Much is unclear about the fate of Simpsons character Apu Nahasapeemapetilon following the way the character was discussed in the thoughtful documentary The Problem With Apu, by Hari Kondabolu, but one thing is certain: Hank Azaria will no longer voice the character.
While speaking to /Film during the Television Critics Association winter press tour for his other show, Brockmire, Azaria clarified what he knew on the issue: “All we know there is I won’t be doing the voice anymore, unless there’s some way to transition it or something. What they’re going to do with the character is their call. It’s up to them and they haven’t sorted it out yet. All we’ve agreed on is I won’t do the voice anymore.”
There has been a lot of back and forth about Apu’s future since the doc was released, ranging from the show addressing it in a rather silly way that was dismissive of the historical backlash to the character to creator Matt Groening’s “people love to pretend that they’re offended” comments on the issue, which didn’t help. However, just knowing that Azaria will be retiring the Apu voice is an important step in the right direction.

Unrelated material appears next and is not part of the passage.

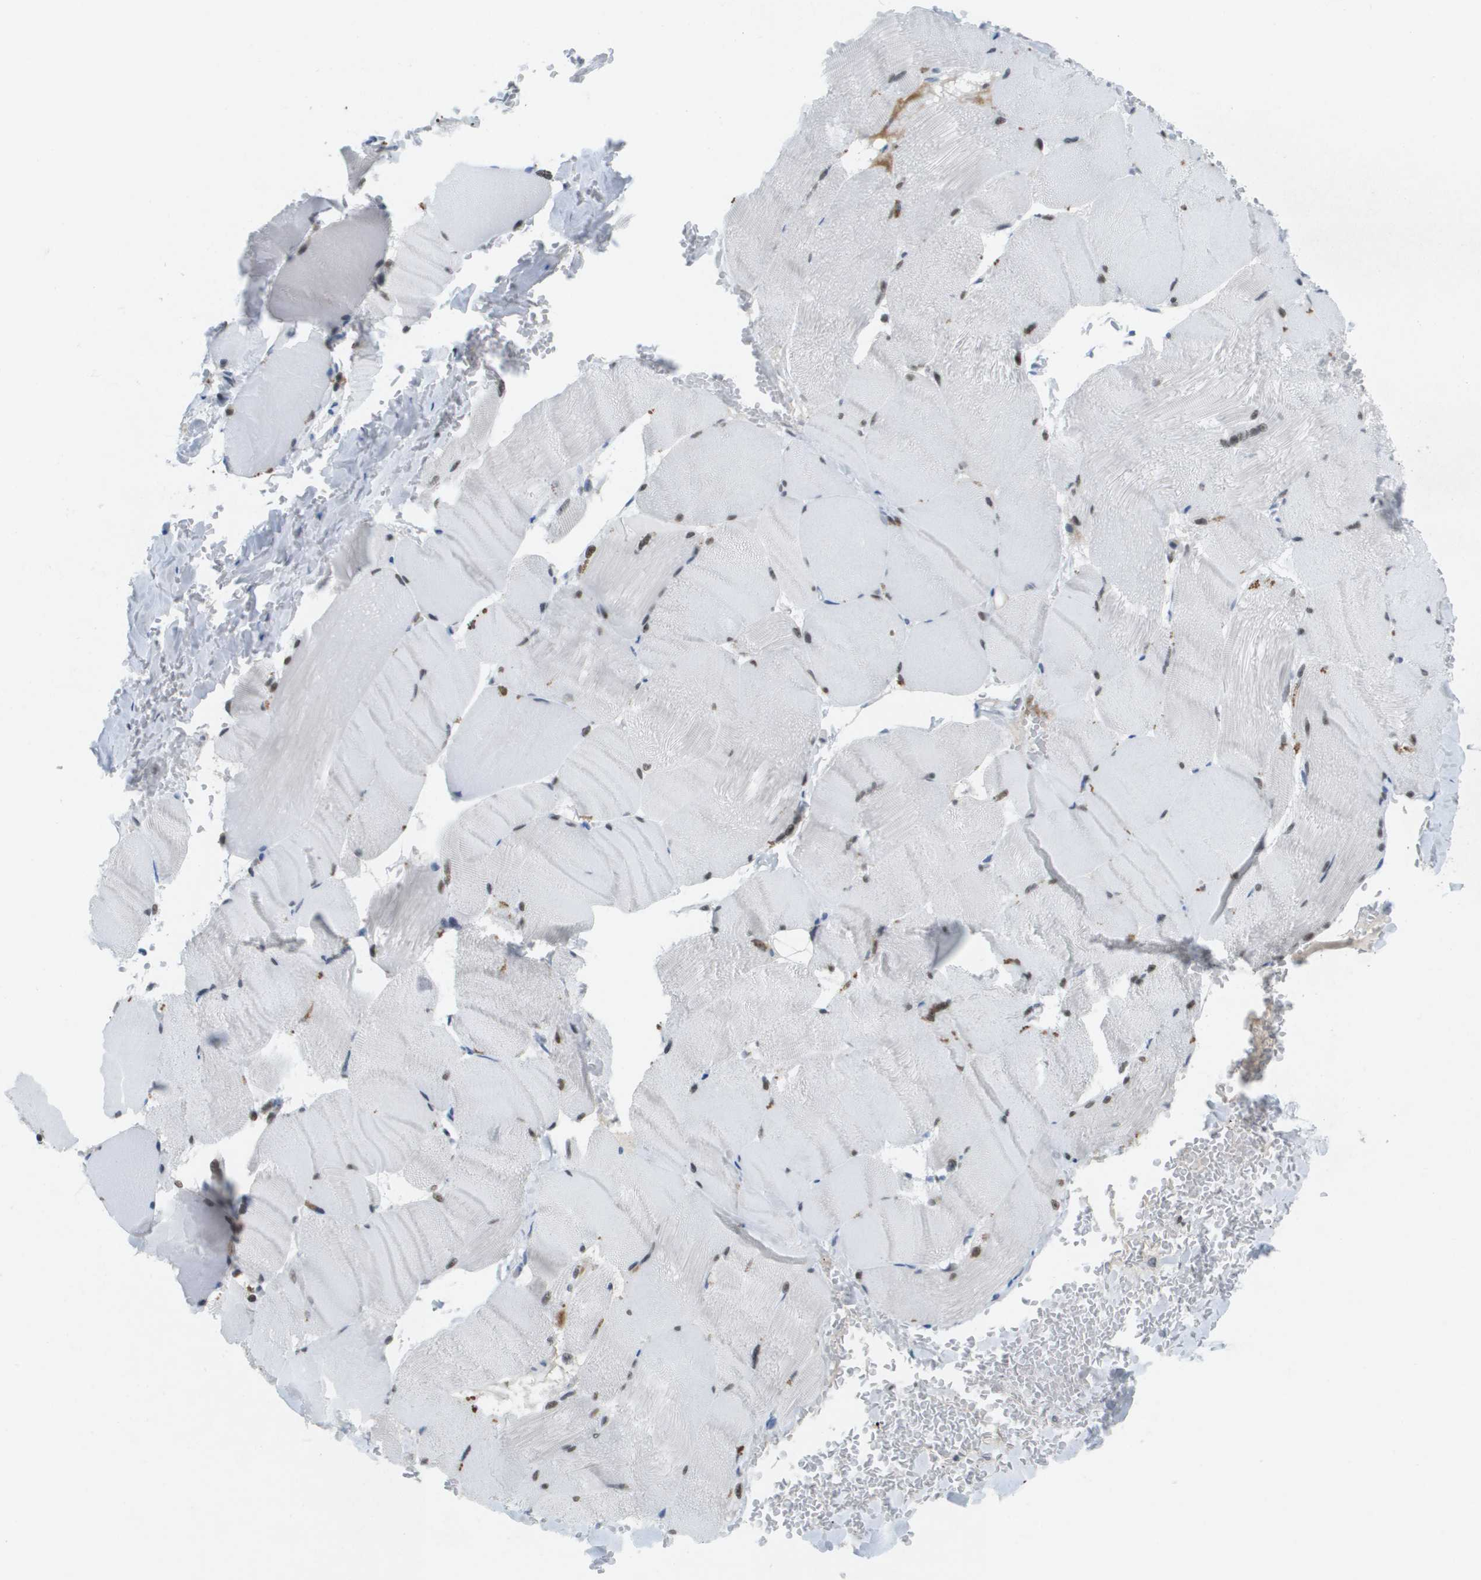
{"staining": {"intensity": "moderate", "quantity": "<25%", "location": "nuclear"}, "tissue": "skeletal muscle", "cell_type": "Myocytes", "image_type": "normal", "snomed": [{"axis": "morphology", "description": "Normal tissue, NOS"}, {"axis": "topography", "description": "Skin"}, {"axis": "topography", "description": "Skeletal muscle"}], "caption": "IHC (DAB (3,3'-diaminobenzidine)) staining of benign human skeletal muscle exhibits moderate nuclear protein staining in approximately <25% of myocytes. The protein of interest is stained brown, and the nuclei are stained in blue (DAB (3,3'-diaminobenzidine) IHC with brightfield microscopy, high magnification).", "gene": "TP53RK", "patient": {"sex": "male", "age": 83}}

What does this mean for the future of Apu? Well, I hope that he stays. I don’t think the evolution of recognizing that the character was based on problematic stereotypes means he needs to be put out to pasture. I think there is a place for Apu in the show, and it just means retooling him only slightly by getting a new voice actor. If The Simpsons were smart, they would get someone like Ben Kingsley to play the role—or Dev Patel or Naveen Andrews. All of a sudden, Apu has a very British-Indian accent, and no one even questions it.
Don’t make the change into a spectacle, but just have it done so we can all just move on from the topic.
There is no need to drag this out or make it any nastier than it has already been. Plus, handling it tactfully will help get those who felt upset at Kondabolu’s documentary, out of a nostalgic need to protect the sacred Simpsons institution, just put their Kwiki-Mart banner down. Despite the drop in quality over time, I’m always going to be a fan of The Simpsons, and I think if any show has proven it can adapt and change with the years, it’s this weird yellow show.
So, just do it, do it well, and let us all move on.